__What the task asks__
Go through the listing beneath this task and return every line that carries the string "salario".

__Extracted records__
_ _ _ _ _ _ _
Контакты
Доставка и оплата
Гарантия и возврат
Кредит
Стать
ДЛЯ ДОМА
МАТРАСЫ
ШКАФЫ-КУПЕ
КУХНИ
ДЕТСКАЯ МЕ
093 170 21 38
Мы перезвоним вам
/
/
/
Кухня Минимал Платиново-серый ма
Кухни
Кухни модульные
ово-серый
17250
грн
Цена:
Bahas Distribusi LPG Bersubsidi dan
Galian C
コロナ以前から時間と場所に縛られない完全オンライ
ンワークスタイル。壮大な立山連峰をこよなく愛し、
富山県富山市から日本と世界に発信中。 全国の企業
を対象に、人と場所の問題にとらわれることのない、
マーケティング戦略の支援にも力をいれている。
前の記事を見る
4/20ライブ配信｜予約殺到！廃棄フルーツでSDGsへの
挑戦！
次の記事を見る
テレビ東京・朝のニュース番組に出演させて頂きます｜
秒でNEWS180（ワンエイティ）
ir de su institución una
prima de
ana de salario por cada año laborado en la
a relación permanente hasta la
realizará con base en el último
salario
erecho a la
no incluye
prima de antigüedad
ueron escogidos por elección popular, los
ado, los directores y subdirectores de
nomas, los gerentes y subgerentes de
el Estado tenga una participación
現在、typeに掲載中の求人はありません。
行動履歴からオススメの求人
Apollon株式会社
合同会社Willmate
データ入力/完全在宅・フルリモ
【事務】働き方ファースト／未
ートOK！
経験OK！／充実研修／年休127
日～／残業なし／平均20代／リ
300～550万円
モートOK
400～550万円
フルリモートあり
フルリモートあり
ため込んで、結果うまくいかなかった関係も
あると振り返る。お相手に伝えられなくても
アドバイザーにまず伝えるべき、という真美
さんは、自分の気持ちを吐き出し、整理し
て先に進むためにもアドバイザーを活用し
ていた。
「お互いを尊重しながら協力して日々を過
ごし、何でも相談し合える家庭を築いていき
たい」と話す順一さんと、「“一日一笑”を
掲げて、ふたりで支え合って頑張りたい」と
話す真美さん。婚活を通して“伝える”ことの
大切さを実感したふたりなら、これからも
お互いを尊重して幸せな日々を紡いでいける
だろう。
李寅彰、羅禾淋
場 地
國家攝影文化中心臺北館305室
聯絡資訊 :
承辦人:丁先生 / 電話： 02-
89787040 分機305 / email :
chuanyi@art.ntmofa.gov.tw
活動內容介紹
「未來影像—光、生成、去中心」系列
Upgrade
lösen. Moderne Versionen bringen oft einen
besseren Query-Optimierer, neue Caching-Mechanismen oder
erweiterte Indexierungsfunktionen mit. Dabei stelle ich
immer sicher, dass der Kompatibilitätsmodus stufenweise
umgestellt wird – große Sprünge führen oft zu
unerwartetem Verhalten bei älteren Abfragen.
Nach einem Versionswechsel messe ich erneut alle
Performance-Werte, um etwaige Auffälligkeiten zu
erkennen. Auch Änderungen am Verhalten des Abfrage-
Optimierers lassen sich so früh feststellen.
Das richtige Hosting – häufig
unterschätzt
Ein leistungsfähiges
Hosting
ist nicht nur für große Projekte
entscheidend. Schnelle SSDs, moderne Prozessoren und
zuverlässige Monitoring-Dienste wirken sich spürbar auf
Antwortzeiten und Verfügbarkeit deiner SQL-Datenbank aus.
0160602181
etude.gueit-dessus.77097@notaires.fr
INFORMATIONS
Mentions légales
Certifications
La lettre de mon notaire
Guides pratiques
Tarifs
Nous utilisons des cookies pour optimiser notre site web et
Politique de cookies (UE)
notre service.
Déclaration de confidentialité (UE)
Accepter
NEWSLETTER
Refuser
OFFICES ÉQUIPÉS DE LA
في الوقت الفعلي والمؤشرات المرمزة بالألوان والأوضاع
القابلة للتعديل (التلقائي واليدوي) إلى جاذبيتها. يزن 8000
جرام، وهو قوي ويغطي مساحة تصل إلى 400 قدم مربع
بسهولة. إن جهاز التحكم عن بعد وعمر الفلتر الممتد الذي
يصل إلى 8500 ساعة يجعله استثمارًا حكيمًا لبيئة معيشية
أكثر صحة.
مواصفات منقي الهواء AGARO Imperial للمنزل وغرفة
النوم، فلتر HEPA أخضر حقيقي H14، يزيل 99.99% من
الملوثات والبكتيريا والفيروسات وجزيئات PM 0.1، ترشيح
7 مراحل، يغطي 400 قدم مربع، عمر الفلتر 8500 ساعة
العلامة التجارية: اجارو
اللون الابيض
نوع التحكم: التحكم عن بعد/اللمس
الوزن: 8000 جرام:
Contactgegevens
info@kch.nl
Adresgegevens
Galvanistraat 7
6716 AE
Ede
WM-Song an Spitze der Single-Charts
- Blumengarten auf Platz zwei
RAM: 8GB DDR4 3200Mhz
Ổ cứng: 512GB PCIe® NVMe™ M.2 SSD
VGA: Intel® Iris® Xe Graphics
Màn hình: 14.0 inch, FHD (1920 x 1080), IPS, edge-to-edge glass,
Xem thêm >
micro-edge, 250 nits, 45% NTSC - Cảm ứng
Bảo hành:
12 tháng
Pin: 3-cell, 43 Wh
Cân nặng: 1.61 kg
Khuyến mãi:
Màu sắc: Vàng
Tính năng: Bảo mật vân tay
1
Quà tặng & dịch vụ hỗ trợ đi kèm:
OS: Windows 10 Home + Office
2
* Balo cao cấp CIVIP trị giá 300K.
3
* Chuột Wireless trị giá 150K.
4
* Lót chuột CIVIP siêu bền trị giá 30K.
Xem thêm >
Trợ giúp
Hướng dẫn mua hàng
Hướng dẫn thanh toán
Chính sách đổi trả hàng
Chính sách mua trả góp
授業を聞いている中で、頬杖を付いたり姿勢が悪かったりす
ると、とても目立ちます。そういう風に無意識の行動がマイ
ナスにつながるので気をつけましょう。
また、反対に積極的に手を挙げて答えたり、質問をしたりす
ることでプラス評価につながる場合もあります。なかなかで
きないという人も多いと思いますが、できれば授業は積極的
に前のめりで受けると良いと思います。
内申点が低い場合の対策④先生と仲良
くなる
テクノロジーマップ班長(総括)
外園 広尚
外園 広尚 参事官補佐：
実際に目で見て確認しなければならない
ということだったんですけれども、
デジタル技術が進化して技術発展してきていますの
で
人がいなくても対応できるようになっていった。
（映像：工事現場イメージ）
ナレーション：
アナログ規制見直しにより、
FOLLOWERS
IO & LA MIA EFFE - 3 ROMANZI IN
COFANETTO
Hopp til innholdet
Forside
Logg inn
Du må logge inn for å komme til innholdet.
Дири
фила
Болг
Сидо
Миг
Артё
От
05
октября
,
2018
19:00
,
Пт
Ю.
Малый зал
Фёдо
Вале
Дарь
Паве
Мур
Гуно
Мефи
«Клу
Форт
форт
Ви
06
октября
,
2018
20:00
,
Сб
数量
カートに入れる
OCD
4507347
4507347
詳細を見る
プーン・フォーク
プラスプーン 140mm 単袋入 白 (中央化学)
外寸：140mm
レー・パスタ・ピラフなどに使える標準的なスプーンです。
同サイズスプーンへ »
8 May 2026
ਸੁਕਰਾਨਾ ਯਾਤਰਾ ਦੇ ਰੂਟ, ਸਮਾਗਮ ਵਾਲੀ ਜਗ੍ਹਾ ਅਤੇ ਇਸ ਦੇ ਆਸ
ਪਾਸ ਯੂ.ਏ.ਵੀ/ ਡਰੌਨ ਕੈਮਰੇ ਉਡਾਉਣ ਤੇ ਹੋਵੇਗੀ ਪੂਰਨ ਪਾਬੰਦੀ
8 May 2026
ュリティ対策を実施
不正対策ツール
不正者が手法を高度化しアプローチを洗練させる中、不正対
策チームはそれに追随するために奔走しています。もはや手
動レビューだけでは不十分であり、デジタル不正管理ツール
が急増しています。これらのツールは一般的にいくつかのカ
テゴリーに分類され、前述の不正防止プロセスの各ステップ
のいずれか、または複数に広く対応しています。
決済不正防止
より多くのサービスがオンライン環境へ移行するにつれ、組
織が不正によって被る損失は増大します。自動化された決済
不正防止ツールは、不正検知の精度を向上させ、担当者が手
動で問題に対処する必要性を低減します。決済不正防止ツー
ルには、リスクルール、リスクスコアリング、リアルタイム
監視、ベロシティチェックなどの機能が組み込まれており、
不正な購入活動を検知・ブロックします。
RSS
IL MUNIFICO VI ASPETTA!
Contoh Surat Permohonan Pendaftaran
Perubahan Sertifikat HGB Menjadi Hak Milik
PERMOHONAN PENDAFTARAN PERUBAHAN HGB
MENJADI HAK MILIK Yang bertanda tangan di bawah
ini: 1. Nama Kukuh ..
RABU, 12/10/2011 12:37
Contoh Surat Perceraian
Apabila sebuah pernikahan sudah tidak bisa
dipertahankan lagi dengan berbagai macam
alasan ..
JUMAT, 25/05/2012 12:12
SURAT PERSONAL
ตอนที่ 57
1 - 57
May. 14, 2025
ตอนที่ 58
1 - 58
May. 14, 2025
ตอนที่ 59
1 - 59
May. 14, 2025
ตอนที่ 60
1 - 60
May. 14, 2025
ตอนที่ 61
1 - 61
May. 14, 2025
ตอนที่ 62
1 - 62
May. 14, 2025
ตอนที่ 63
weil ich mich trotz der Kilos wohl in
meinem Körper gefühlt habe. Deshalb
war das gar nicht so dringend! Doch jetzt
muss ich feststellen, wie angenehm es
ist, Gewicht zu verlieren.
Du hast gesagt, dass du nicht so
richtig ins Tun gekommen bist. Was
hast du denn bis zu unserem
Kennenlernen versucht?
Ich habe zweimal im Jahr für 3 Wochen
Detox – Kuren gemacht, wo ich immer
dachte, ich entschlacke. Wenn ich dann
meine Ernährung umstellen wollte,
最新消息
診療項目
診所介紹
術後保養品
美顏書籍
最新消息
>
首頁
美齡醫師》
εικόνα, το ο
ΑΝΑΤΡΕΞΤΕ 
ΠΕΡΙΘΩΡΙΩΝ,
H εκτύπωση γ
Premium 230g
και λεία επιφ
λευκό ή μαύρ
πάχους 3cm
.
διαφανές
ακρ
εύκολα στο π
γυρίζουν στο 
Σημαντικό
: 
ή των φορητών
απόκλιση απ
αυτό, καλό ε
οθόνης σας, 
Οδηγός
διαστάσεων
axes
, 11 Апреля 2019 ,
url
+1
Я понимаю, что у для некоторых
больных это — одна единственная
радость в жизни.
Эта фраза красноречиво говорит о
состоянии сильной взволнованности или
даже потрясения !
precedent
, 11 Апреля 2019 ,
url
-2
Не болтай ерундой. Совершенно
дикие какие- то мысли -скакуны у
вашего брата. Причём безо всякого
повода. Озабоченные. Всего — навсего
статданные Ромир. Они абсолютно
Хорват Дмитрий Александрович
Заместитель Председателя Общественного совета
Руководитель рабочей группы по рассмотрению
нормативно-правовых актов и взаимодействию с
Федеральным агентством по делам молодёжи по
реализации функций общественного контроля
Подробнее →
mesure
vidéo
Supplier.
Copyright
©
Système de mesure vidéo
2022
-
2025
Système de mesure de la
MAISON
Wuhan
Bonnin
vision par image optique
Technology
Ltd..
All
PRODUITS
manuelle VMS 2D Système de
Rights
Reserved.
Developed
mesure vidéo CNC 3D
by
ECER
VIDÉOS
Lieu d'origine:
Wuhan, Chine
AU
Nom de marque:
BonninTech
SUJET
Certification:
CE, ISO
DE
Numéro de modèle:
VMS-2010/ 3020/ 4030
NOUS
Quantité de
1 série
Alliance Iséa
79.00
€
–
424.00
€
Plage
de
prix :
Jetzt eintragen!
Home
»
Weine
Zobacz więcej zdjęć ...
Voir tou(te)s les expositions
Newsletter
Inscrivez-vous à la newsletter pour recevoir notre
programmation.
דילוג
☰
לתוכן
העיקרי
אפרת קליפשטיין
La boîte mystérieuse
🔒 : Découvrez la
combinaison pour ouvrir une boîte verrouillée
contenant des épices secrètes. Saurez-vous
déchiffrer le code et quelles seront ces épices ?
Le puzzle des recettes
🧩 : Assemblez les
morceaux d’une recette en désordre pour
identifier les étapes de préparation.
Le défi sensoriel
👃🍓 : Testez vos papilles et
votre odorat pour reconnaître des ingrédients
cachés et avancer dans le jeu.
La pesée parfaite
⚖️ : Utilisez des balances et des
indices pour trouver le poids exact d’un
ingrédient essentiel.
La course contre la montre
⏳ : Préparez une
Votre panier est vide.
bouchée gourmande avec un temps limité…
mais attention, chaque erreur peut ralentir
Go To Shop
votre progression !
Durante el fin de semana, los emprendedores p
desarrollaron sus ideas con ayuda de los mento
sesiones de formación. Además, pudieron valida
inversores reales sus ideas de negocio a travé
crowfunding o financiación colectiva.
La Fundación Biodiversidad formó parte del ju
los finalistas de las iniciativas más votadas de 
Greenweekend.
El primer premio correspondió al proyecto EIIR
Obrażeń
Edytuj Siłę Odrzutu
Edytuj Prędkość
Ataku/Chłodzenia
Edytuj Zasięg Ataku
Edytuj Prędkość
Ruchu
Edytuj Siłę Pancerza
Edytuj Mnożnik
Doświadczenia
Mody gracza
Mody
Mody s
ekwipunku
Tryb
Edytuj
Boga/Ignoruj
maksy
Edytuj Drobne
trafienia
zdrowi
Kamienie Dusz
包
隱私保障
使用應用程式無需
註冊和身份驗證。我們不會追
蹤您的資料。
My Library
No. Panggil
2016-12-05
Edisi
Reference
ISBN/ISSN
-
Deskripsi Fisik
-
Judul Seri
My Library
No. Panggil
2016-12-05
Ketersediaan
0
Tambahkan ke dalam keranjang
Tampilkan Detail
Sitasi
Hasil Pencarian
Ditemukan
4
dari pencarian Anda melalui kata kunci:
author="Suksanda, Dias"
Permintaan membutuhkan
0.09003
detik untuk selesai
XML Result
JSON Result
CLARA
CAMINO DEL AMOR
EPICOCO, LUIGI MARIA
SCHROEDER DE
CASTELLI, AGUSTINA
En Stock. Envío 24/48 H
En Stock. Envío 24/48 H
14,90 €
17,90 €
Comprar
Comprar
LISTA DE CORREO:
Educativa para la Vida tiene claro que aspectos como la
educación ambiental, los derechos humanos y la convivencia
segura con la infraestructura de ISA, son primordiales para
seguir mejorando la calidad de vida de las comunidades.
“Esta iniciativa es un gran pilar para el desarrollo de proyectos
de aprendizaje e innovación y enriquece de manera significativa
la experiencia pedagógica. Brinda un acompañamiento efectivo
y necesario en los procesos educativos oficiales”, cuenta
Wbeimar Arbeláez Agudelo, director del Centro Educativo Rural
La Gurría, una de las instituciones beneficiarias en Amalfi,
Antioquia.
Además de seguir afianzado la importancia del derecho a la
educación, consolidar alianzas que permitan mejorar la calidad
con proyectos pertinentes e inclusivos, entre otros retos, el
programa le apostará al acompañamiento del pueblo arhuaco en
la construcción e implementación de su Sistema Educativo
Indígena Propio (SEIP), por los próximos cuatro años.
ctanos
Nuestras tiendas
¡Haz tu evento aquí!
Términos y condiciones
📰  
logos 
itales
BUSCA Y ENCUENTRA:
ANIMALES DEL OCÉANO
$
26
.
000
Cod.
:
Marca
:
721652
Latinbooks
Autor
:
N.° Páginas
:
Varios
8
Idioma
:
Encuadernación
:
_ _ _ _ _ _ _
__Written answer__
ana de salario por cada año laborado en la
salario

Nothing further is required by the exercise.